WHAT YOU SHOULD DO ▸
Output the text of the items below as a numbered list, skipping blank lines and leaving out the pictures.

EXTRACTED ENTRIES ▸
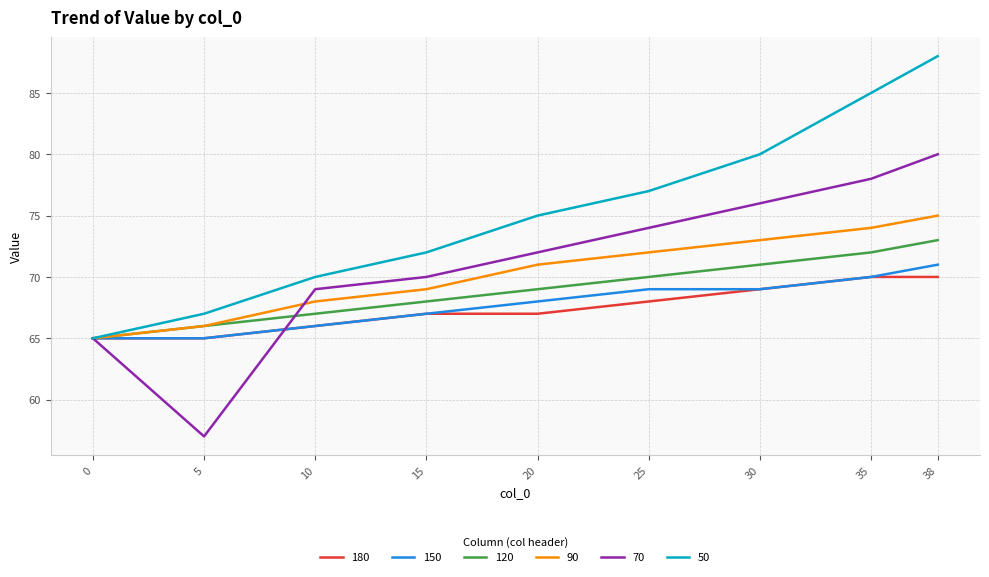

Which label corresponds to the largest value in the chart?

38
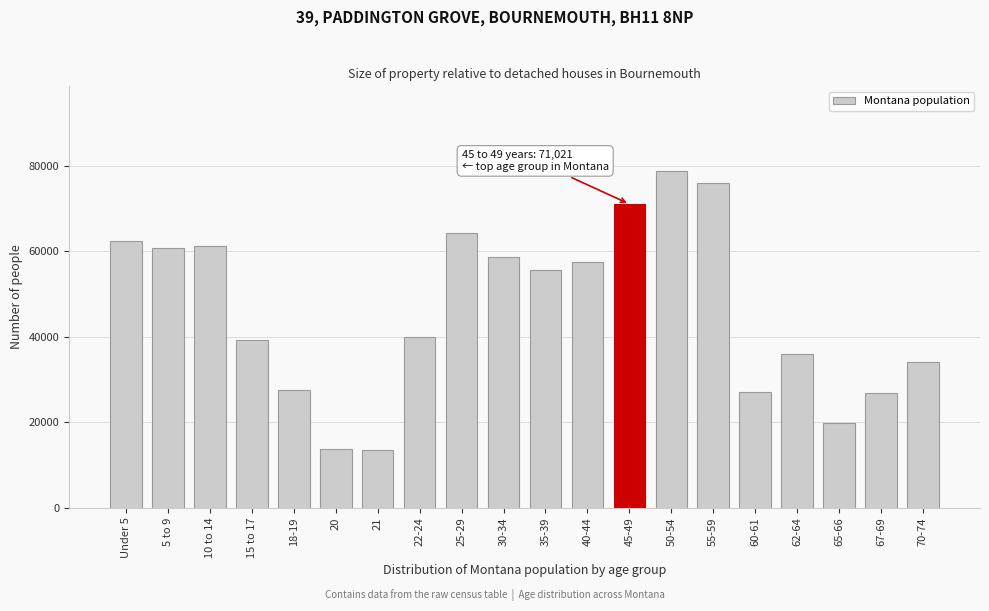

What is the greatest value displayed?

78811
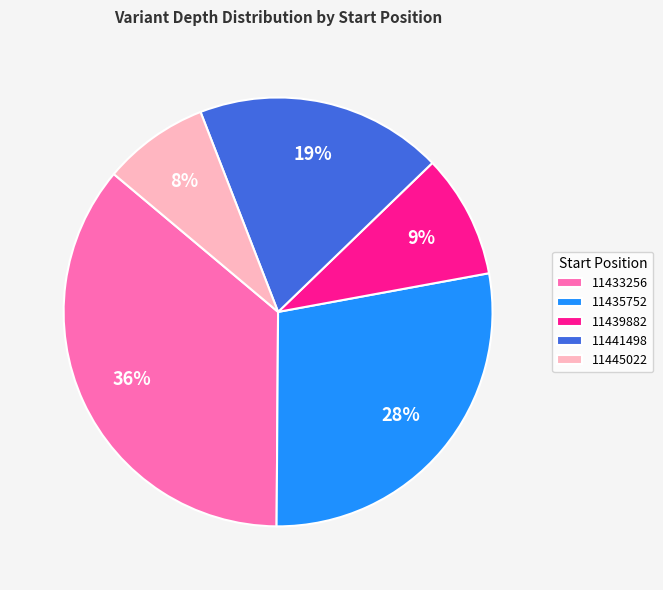

What percentage is the 11439882 slice, to the nearest percent?

9%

RESPONSE TO THE EXERCISE ▸
1. Which label corresponds to the largest value in the chart?
2. 38
3. What is the greatest value displayed?
4. 78811
5. What percentage is the 11439882 slice, to the nearest percent?
6. 9%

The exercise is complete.